# sublimation on stainless steel



## WasherTech (Mar 18, 2010)

Hi everyone, I have stainless steel part that looks like a key I would like to use the sublimation process on I know it needs to be coated. My question is what is used to coat (were can this be bought), or is there someone who coats metal. Any help will be helpful.


----------



## charles95405 (Feb 1, 2007)

aftermarket coatings do not work...I have been doing sublimation for over 9 years and the problems are:
1) it is hard to get an even, run less coating
2) on hard surfaces, it will scratch easily and rub off as the dye is only on the coating and will not hold up in normal use.
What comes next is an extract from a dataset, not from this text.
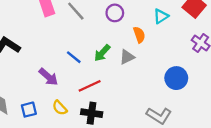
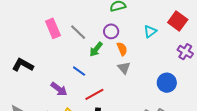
orange semicircle: (139, 35) -> (122, 49), moved
green arrow: (102, 53) -> (96, 49), moved
gray triangle: (127, 57) -> (124, 68), turned -40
I have never found/tried any 3rd party coating that would give a commercially viable product


----------



## Conde_David (May 29, 2008)

Yes I agree and coatings must be prop 65 tested.
Best to buy precoated.


----------



## jpkevin (Oct 22, 2007)

Hi Garret,

If you give me a call, I can hook you up with someone that may be able to help you out. There are certainly a lot of ifs, but there is a good chance.


----------



## freebird1963 (Jan 21, 2007)

Check out Paul of octi-tech. He is on the Dyesub.org forum. He has some sprays for coating.
Its called digi coat. www.digicoat.com
There is one supplier here in the us. I can't recall their name.

Good luck
Mark


----------



## R2DS (Nov 15, 2007)

On the subject of coatings - has anyone tried the Pony Coat product that The Paper Ranch carries? They seem very hyped on it. My 'test' bottle for hard substrates should be arriving today ...


----------



## freebird1963 (Jan 21, 2007)

Reka
I am very interested in how it works for ya.
Please keep a post of your trial and tribulations with it. Think alot of people will be interested in hearing about it.

Good Luck
Mark


----------



## R2DS (Nov 15, 2007)

You bet! I've learned so much from people doing just that - it's the least I can do in return (... though I have to say, I was hoping to save a bit of tribulation by hearing from someone here who's used the stuff before!). 
To be continued ....


----------



## freebird1963 (Jan 21, 2007)

several guys on the dyesub.org have used this type of coating stuff before and most say its not worth the effort.
Results are sub par according to them.
But most of the posts are older and hopefully new advances have been made in this type of product.
One thing that most said was you had to have a very clean area to keep dust off the sprayed product till dry.

The Octi tech guy seems to be a sublimate forefather so I figure if someone like that was producing the product and come out with a new one some advances had to be made (or hoping they had). Why else risk the money, time and reputation on it.

Well keep me informed. I hope to buy some of the stuff. Money and the room I'd do this in is well not to well maintained in cleaniness.

Good Luck
Mark


----------



## Conde_David (May 29, 2008)

Get an MSDS and prop 65 sheet first.


----------



## cape-point (Mar 31, 2010)

Where do you get pre-treated 50/50 shirts to use for sublimation instead of using the sprays?


----------



## R2DS (Nov 15, 2007)

O.k., so here's the update on the Pony Coat for Hard Substrates from The Paper Ranch: IT WORKS! 

At least it does on the unglazed stone tiles supplied to us by a potential customer. Because these tiles are so porous, I thought it'd be better to be safe, so I applied 3 coats to tiles - letting it cure for about an hour before applying subsequent coat. After the third coat, we let the tiles cure for close to 16 hrs.

The Pony Coat is a very thin, sealant type milky looking liquid that dries clear - it does give a slight sheen to the unglazed tile.

I am attaching a photo of two tiles - one printed without the coating, and one after coating. Please bear in mind, this is the customer's chosen image - a very muted, grey photo of a clam shell, printed onto a grey stone tile (go figure!). It almost gives the illusion of a fossil - which I suppose is what they are going for. 

I will post another photo tomorrow after we print a more colorful image on a coated tile (waiting for image from customer - since these are his samples, we have to print his images).

Now I just need to figure out how to price this job (everyone cross your finger that we get it - heaven forbid they decide to go w/ screening these puppies). Normally we provide the substrate w/ all our jobs, so am a bit of a novice at pricing out this type of job - plus we've never had to coat anything before. Feel free to put your two cents in, folks!

Reka


----------



## R2DS (Nov 15, 2007)

Hi - I, personally, don't recommend using 50/50's for dye sub - someone on this forum just raved about how good the results are, that his customers don't see any great difference between 100% poly & the 50/50's, and of course they cost less. Well, I tried it - and forget it - my customers who are used to the Vapor Apparel shirts & the vibrant colors on them would NEVER accept these 50/50's, the colors are extremely muted and become even fainter after the first wash.

On the other hand, I have been using 35/65 blends in infant wear (that's 65% poly) - and the results are really really nice - only a slightly muted result (yes, even after washing).

Here is a photo of one of the 35/65 infant shirts.

Reka


----------